The Corner

Autopsy Report: Trayvon Martin Was Shot at Very Close Range

Lending yet more credence to the theory that there was a fight between Trayvon Martin and George Zimmerman prior to the shot being fired – a hypothesis boosted yesterday by Benjamin Crump, the Martin family’s attorney, who claimed that Martin was “fighting for his life” when he died — the Orlando Sentinel reports that:

Trayvon’s autopsy showed that he died of a shot to the heart and that the gun was so close, it had left gunpowder burns on his skin.

Florida Department of Law Enforcement firearms expert Amy Siewert examined Trayvon’s gray sweat shirt and gray hoodie for powder burns and wrote that she found them on both garments, prompting her to conclude that the muzzle of the gun was touching them when Zimmerman pulled the trigger.

The Volusia County Medical Examiner’s Office found just one other injury on Trayvon’s body: a small “abrasion” on one finger of his left hand. It also found THC — the active chemical in marijuana — in Trayvon’s blood and urine.

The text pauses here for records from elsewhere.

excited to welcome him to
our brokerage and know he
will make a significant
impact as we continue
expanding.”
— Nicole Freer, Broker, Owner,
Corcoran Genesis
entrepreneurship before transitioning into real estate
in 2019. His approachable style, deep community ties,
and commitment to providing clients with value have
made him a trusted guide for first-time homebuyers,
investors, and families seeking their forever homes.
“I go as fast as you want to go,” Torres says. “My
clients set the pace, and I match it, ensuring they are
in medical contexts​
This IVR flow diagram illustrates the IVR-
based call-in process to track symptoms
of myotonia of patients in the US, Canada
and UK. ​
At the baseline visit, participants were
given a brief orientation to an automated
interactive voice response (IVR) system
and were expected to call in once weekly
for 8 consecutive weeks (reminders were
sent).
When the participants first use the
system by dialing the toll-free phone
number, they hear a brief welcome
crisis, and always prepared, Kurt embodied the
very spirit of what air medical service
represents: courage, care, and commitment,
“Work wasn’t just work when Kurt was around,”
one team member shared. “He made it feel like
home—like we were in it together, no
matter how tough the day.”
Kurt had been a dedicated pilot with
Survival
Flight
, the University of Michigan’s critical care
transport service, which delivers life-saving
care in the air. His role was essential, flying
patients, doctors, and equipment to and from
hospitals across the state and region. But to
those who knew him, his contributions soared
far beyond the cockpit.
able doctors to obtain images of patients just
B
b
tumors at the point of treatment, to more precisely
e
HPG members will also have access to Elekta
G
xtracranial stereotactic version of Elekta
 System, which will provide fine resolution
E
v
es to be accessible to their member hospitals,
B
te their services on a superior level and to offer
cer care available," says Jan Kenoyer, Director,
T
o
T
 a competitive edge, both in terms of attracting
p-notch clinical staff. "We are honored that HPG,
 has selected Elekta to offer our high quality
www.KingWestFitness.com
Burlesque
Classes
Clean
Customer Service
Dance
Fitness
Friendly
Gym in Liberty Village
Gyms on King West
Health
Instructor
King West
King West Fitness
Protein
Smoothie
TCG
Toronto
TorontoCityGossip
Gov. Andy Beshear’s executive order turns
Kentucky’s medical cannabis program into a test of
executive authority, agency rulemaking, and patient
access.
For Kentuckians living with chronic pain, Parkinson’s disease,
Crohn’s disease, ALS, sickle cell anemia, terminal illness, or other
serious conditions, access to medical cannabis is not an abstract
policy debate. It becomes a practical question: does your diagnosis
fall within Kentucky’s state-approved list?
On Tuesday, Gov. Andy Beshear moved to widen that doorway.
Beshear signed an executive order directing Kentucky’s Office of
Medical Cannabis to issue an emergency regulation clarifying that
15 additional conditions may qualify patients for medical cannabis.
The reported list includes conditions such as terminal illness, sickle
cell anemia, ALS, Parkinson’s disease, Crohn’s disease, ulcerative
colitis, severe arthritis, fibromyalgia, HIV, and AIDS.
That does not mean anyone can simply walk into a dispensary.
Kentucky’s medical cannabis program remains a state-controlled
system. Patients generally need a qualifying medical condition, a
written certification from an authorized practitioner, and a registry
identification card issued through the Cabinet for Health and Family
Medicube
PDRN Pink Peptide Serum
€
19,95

This, of course, still leaves wide open the question of who was ultimately to blame. And Crump’s line, in the face of the new evidence, is that “whatever happened was because George Zimmerman made his decision to profile and pursue Trayvon Martin.” Whether or not that is true remains to be seen but, as I noted yesterday, “if there was a fight, it puts to rest the notion that Zimmerman hunted him down in cold blood, as some have suggested. After all, an unarmed person cannot ‘fight’ a ‘man with a 9-millilmeter gun’ for more than a fraction of a second.”

And, certainly, if the gunshot was fired from such close range after a tussle, it renders highly unlikely the conjecture from some quarters that George Zimmerman shot Trayvon Martin dead without any provocation at all.